▼

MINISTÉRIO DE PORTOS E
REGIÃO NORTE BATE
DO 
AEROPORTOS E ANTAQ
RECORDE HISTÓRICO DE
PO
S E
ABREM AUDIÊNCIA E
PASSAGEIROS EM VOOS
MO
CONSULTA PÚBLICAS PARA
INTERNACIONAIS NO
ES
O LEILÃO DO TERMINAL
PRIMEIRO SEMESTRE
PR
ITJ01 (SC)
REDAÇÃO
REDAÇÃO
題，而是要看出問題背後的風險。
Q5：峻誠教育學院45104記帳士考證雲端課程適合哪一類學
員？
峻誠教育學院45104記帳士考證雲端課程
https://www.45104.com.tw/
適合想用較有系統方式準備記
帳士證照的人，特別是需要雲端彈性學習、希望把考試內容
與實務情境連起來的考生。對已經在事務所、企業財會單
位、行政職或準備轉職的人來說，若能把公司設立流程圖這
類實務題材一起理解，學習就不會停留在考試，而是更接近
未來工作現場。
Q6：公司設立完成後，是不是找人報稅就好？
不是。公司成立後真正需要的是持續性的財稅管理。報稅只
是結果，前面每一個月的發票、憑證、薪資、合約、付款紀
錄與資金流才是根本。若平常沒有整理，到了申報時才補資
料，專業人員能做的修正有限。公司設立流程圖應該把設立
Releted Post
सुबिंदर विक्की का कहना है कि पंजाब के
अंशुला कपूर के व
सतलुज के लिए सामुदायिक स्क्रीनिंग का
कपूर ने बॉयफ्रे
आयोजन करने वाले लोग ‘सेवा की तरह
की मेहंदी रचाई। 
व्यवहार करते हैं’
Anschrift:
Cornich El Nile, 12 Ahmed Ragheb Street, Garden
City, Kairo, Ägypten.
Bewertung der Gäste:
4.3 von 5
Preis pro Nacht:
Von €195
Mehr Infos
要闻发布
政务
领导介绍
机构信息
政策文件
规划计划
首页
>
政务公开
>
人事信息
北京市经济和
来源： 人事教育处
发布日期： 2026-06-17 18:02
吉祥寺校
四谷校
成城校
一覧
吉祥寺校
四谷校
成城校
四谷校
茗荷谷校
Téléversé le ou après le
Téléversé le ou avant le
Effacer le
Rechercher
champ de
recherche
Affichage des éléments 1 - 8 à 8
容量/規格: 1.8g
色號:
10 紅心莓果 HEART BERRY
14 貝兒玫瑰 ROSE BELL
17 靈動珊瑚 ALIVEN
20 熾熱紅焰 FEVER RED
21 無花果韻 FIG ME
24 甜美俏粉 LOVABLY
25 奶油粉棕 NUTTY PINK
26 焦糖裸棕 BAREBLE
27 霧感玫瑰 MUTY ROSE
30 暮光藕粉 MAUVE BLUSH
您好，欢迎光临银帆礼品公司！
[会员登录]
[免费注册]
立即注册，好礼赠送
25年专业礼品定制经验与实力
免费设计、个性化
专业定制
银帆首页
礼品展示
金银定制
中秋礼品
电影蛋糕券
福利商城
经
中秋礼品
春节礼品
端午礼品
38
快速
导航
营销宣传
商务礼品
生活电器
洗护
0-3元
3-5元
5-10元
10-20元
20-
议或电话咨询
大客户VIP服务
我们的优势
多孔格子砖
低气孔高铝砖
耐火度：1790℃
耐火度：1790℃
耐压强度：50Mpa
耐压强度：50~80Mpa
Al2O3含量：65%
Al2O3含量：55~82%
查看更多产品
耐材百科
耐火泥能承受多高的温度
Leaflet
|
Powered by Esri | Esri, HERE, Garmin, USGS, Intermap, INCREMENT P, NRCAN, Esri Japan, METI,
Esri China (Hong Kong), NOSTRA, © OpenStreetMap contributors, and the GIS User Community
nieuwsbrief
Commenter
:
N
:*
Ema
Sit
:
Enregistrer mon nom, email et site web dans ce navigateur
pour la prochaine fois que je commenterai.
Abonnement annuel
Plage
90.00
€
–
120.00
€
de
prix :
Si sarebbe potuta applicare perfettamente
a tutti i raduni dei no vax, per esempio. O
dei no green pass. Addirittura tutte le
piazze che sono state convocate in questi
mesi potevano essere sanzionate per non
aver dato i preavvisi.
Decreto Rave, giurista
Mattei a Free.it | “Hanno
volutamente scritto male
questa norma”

▲

▶ [What is expected]:
Only the number is needed here: how many lines of the records contain "Esri"?

▶ [Written response]:
2